Differential expression and association of calcium channel and β subunits during rat brain ontogeny

Abstract

Calcium functions as an essential second messenger during neuronal development and synapse acquisition. Voltage-dependent calcium channels (VDCC), which are critical to these processes, are heteromultimeric complexes composed of α1, α2/δ, and β subunits. β subunits function to direct the VDCC complex to the plasma membrane as well as regulate its channel properties. The importance of β to neuronal functioning was recently underscored by the identification of a truncated β4 isoform in the epileptic mouse lethargic (lh) (Burgess, D. L., Jones, J. M., Meisler, M. H., and Noebels, J. L. (1997) Cell 88, 385-392). The goal of our study was to investigate the role of individual β isoforms (β1b,β2,β3, and β4) in the assembly of N-type VDCC during rat brain development. By using quantitative Western blot analysis with anti-α(1B)-directed antibodies and [125I- Tyr22]ω-conotoxin GVIA (125I-CTX) radioligand binding assays, we observed that only a small fraction of the total α(1B) protein present in embryonic and early postnatal brain expressed high affinity 125I-CTX- binding sites.
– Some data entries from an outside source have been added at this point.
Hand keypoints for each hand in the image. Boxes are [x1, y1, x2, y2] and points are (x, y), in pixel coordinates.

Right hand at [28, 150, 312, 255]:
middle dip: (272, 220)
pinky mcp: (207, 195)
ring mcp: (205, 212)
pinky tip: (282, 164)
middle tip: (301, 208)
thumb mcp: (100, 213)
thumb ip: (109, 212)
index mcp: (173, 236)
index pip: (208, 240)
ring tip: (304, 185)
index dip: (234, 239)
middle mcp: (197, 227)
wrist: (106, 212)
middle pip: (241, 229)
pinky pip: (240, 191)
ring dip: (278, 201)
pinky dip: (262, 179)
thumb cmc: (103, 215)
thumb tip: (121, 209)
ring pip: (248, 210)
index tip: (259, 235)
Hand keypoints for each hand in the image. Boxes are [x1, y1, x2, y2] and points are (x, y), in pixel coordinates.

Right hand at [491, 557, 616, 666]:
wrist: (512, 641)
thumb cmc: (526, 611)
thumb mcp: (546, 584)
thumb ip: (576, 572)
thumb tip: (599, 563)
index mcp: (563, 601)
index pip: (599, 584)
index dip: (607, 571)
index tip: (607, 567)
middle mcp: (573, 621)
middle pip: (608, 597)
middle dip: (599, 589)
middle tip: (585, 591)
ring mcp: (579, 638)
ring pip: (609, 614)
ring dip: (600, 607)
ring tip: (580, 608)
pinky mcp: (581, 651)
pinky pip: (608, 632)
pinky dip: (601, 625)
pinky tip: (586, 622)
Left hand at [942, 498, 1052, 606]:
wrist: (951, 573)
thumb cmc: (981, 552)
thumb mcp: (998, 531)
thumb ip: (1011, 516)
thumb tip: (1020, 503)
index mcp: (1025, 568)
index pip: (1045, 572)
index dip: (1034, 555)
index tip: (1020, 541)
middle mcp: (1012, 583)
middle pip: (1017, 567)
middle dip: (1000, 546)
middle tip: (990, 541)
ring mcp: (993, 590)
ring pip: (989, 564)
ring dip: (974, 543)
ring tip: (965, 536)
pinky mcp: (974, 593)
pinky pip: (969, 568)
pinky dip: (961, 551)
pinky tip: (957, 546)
These results suggested that subsequent maturation of α(1B) or its assembly with auxiliary subunits was required to exhibit high affinity 125I-CTX binding. The temporal pattern of expression of β subunits and their assembly with α(1B) indicated a developmental pattern of expression of β isoforms: β1b increased 3-fold from P0 to adult, β4 increased 10-fold, and both β2 and β3 expression remained unchanged. As the β component of N- type VDCC changed during postnatal development, we were able to identify both immature and mature forms of N-type VDCC. At P2, the relative contribution of β is β1b > β3 >> β2, whereas at P14 and adult the distribution is β3 > β1b =β4. Although we observed no β4 associated with the α(lB) at P2, β4 accounted for 14 and 25% of total α(lB)/β subunit complexes in P14 and adult, respectively. Thus, of the β isoforms analyzed, only the β4 was assembled with the rat α(1B) to form N-type VDCC with a time course that paralleled its level of expression during rat brain development. These results suggest a role for the β4 isoform in the assembly and maturation of the N-type VDCC.